Louder Than Words

by Benjamin K. Bergen

The thesis of this book can be boiled down to a single statement:

We think by means of embodied simulation.

The author presents a tidal wave of experimental evidence demonstrating the truth of the thesis. He doesn’t claim that embodied simulation is the only basis of thinking, but he certainly shows that it underlies a great deal of our thinking, both linguistic and otherwise.

I think he proves his case. That’s that.




Oh, you want to know what “embodied simulation” is? 

Well, OK, I’ll explain it, but this may take a while. Although concepts of embodied simulation were proposed as far back as the 1950s, the ball really started rolling in the aftermath of one of the greatest discoveries in neurophysiology: the discovery of “mirror neurons” by Giacomo Rizzolatti and his team at the University of Parma in Italy. Dr. Rizzolatti and his collegues will surely win a Nobel Prize for this work when it has been fully digested by the academic community. 

Mirror neurons are clusters of neurons that trigger when you move some part of your body, AND when you see somebody else moving the same part of their body. A good example of mirror neurons at work is your reaction upon seeing somebody hit their thumb with a hammer: you wince. Why on earth would you show a pained reaction when you’re not feeling any pain? Because the mirror neurons observing the external action trigger internal responses appropriate to that action. You feel a kind of empathetic pain. 

Mirror neurons are also the basis for “Monkey see, monkey do” learning. We really do a lot by watching other people doing things. An even better example is our ability to mimic a sound we hear another person making. Just hearing it makes it easier to produce. 

Embodied simulation is the next higher level up; it uses mirror neurons to assemble together a larger mental construct. Usually these larger mental constructs are in some way anchored to direct bodily experience. We therefore end up thinking in terms that are, at root, bodily experiences. This is the basis for the “embodied” part of the phrase.

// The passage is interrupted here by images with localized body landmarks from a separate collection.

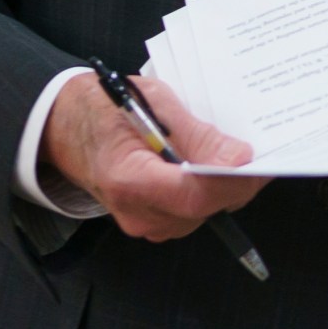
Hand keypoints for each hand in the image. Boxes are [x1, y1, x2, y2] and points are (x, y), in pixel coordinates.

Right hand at [40, 72, 268, 240]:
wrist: (66, 127)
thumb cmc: (105, 108)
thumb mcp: (152, 104)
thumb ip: (197, 135)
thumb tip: (238, 158)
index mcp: (127, 179)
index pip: (192, 195)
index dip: (230, 180)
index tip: (256, 159)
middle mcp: (135, 212)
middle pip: (205, 207)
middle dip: (237, 180)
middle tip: (261, 150)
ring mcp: (144, 223)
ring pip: (205, 212)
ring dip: (224, 184)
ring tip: (230, 151)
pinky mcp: (154, 222)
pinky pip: (195, 211)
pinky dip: (210, 189)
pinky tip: (212, 164)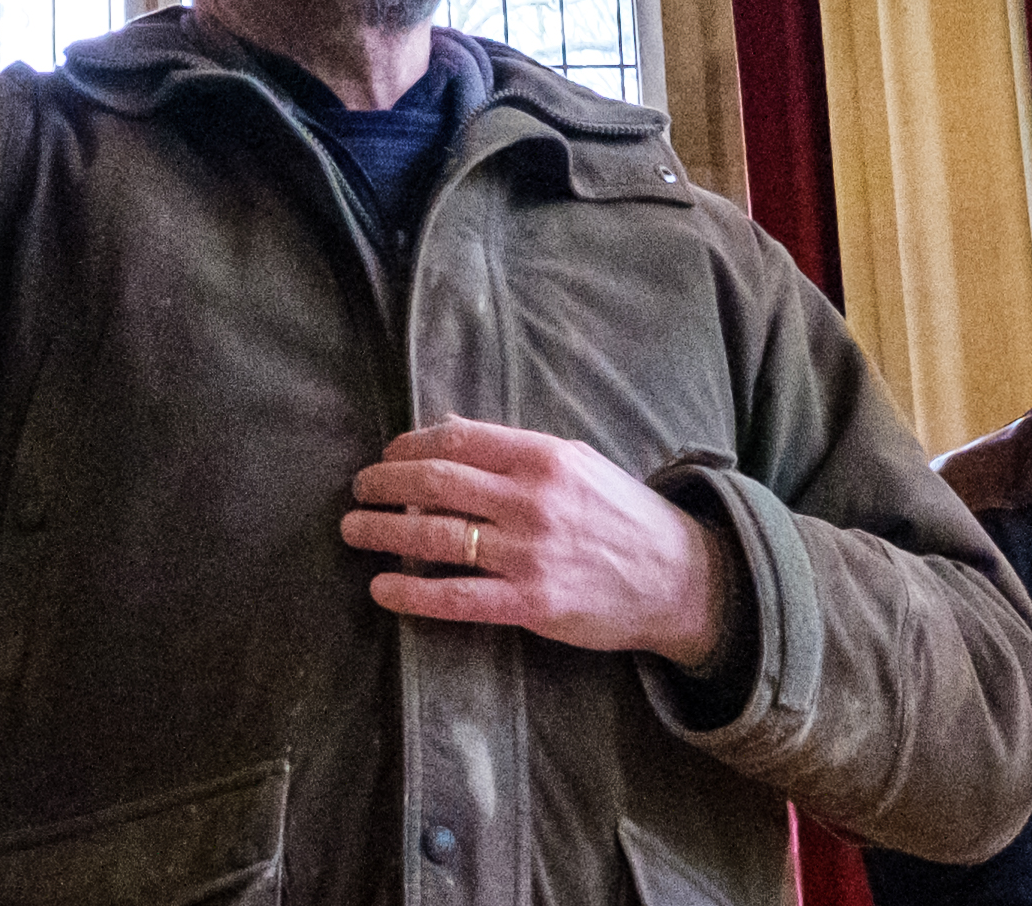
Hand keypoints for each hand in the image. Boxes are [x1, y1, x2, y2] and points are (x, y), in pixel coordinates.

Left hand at [342, 420, 735, 667]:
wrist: (678, 577)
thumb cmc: (622, 514)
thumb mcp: (575, 462)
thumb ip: (512, 448)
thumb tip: (445, 428)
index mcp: (543, 456)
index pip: (456, 439)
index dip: (409, 445)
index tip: (386, 456)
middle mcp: (532, 499)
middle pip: (436, 482)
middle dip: (384, 484)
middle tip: (357, 490)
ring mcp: (530, 553)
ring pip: (436, 536)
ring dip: (384, 531)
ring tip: (353, 530)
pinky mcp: (531, 603)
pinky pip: (457, 597)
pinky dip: (411, 592)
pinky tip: (382, 588)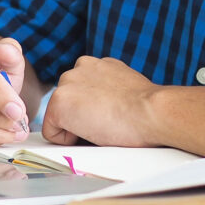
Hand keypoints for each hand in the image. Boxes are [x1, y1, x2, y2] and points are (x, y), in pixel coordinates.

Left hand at [41, 56, 160, 146]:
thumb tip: (104, 106)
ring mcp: (67, 83)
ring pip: (60, 116)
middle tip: (108, 122)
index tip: (111, 115)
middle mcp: (79, 67)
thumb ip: (108, 90)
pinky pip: (52, 132)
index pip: (82, 92)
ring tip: (102, 125)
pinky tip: (92, 132)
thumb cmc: (147, 109)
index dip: (94, 111)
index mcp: (97, 64)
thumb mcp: (125, 88)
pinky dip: (68, 140)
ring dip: (76, 126)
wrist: (151, 112)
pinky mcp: (58, 103)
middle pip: (70, 103)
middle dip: (82, 116)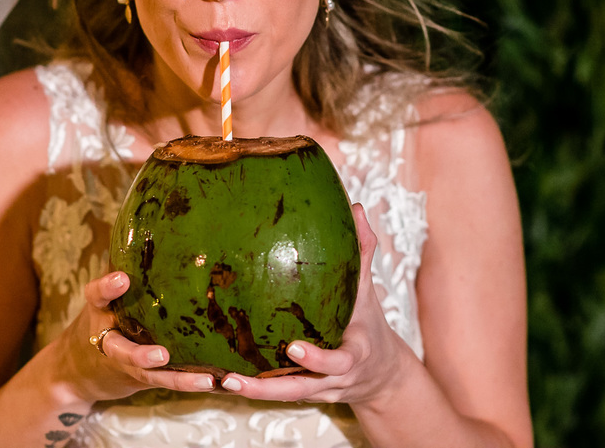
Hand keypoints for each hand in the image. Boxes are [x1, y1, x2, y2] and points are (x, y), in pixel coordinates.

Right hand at [56, 270, 219, 402]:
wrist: (78, 369)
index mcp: (100, 310)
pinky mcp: (141, 378)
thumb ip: (128, 269)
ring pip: (146, 373)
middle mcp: (109, 338)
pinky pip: (164, 382)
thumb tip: (160, 226)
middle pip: (119, 349)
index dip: (107, 287)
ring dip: (175, 378)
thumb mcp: (107, 294)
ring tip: (202, 380)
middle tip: (161, 355)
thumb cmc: (104, 315)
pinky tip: (212, 382)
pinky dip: (187, 383)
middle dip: (139, 355)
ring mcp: (125, 363)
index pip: (97, 295)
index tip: (121, 278)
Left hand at [215, 203, 420, 404]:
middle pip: (300, 390)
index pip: (338, 361)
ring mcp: (316, 391)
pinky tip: (222, 380)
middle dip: (269, 388)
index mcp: (353, 355)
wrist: (381, 377)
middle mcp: (333, 380)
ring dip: (253, 393)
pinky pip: (276, 394)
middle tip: (236, 379)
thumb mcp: (368, 292)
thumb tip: (354, 208)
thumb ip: (362, 253)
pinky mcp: (301, 394)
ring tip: (223, 381)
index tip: (293, 348)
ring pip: (283, 396)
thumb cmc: (368, 324)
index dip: (317, 359)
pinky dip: (253, 390)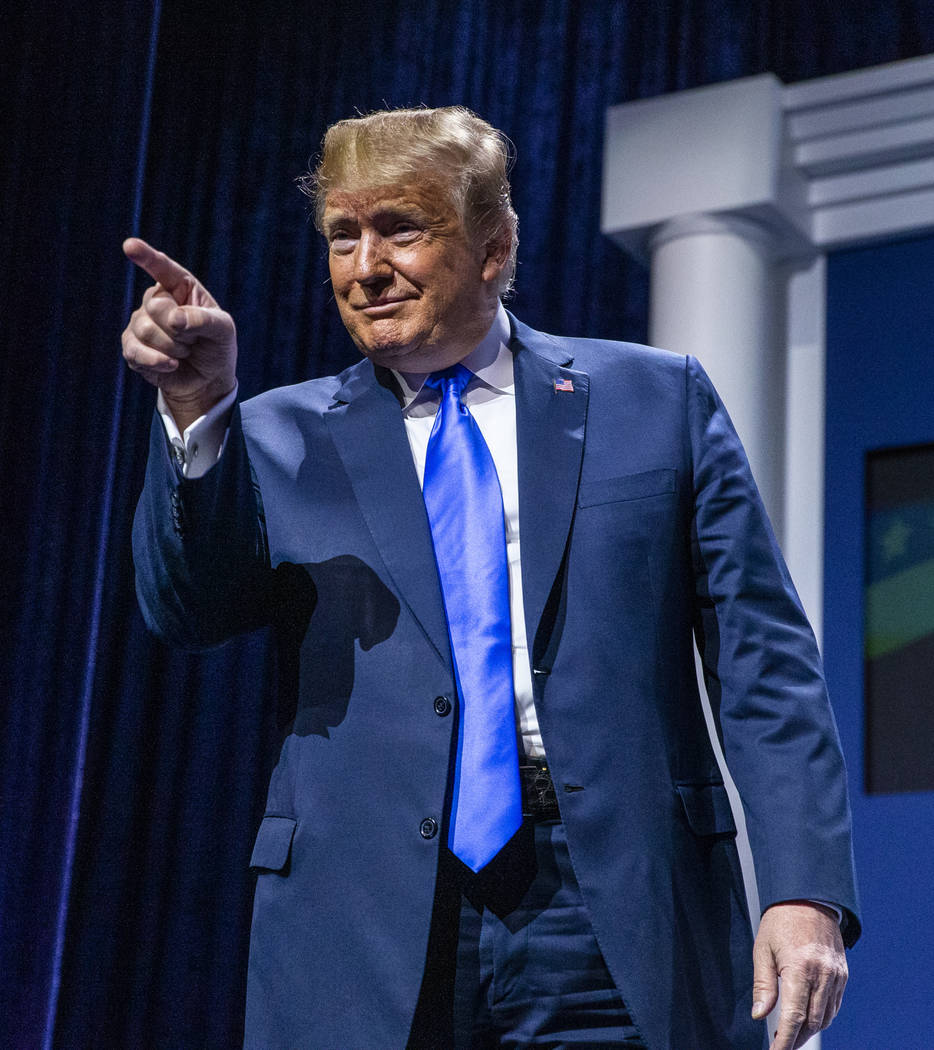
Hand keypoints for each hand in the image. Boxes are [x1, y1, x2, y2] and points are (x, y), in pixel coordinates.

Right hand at [122, 238, 236, 430]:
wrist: (207, 380)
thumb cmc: (216, 347)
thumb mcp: (223, 330)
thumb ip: (203, 320)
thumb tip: (173, 319)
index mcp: (180, 287)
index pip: (162, 268)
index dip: (146, 257)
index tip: (129, 246)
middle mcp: (156, 300)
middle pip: (156, 306)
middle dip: (180, 330)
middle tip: (194, 341)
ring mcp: (140, 322)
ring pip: (146, 330)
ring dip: (174, 348)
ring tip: (184, 353)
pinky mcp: (131, 347)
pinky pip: (136, 350)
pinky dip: (158, 362)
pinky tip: (172, 365)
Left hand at [752, 901, 846, 1049]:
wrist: (808, 896)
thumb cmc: (781, 919)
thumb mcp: (763, 948)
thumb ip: (762, 984)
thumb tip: (759, 1015)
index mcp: (800, 967)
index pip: (794, 1016)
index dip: (784, 1040)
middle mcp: (823, 974)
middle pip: (812, 1022)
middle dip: (796, 1039)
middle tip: (779, 1045)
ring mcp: (836, 975)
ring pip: (825, 1017)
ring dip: (809, 1030)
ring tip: (791, 1035)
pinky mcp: (843, 974)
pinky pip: (834, 1005)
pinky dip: (822, 1017)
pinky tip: (808, 1019)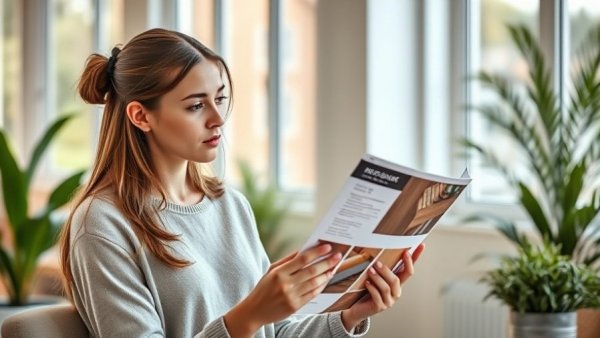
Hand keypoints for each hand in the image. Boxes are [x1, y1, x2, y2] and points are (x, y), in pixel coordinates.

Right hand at [224, 244, 341, 336]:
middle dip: (327, 262)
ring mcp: (291, 296)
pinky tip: (325, 280)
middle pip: (311, 270)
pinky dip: (321, 286)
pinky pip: (312, 294)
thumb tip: (304, 249)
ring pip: (314, 283)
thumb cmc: (263, 288)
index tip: (328, 247)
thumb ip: (287, 260)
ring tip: (333, 268)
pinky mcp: (295, 306)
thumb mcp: (271, 270)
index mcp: (279, 272)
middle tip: (337, 256)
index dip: (317, 252)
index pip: (302, 259)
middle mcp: (285, 284)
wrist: (254, 311)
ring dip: (326, 274)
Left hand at [341, 243, 424, 330]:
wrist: (359, 308)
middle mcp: (396, 292)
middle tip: (377, 263)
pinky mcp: (379, 307)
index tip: (419, 246)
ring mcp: (389, 301)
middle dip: (387, 271)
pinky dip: (372, 288)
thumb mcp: (376, 277)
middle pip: (397, 280)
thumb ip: (380, 267)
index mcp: (397, 284)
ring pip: (387, 288)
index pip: (409, 270)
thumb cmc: (367, 290)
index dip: (414, 259)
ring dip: (378, 278)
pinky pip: (377, 297)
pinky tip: (367, 283)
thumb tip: (379, 250)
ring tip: (370, 271)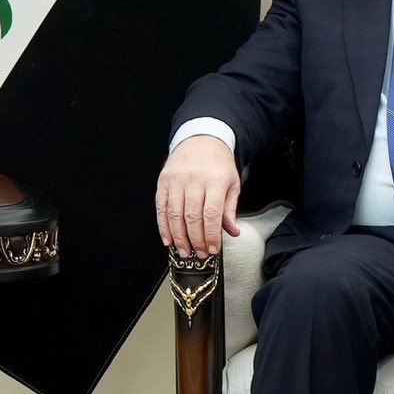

The most common expression of this lies in metaphor. We say that an employee is an underling of the boss — he is below the boss in some sense. We say that we cannot grasp a point made by another; here the abstract concept of understanding is metaphorically tied to the concrete experience of grasping. Or we don’t see the point — here the abstract concept is linked to a physical sensation. 

I’ll give just one example of an experiment demonstrating this more precisely, because most of the experiments Mr. Bergen describes are rather involved. Consider the way we think about time. It is an abstract concept, so how do we relate it to our bodily experiences? Most people metaphorically link time to perceptible spatial concepts. We say that the time for some task is too short; that Christmas is too far away to wait for; that an old event is too far in the past to worry about. 

So some bright folks got an idea to test this. All they did was show their subjects a computer monitor on which a bright dot drew a horizontal line. There were nine different line lengths that could be presented. The total amount of time taken to draw the line was also variable; there were nine different time lengths that could be used to draw the line. There was no correlation between duration of drawing and length of the line; the dots moved faster or slower to obtain the required length and time.

Thus, there were 81 different combinations of length and time in the animations presented to the subject. Immediately after seeing the line drawn, the subject was asked to replicate either the time duration or the line length. The time duration was indicated by clicking the mouse once, then a second time at the end of the duration period. The length was indicated by clicking on the starting and ending points of the line (which by now had disappeared) on the screen.

Here’s the wacky thing: although there was zero correlation between the duration of drawing the line and the length of the line, the results from the test subjects definitely showed a correlation. In other words, subjects who saw a long line consistently overestimated the duration of the drawing. Subjects who saw a short line consistently underestimated the duration of drawing. Thus, the length of the line affected their perception of the time duration. Our perception of time is closely tied to our perception of space.

There’s a lot more in the book — possibly too much. I lost interest halfway through, set the book aside for a few months, then finished it later. Perhaps it’s because the concept of embodied simulation is, to me, a no-brainer. The mind and the body are not separate; they are a single entity and the mind perceives the universe in bodily terms. What else do we have to gauge our perceptions against? The only thing we really know about the world is our own body.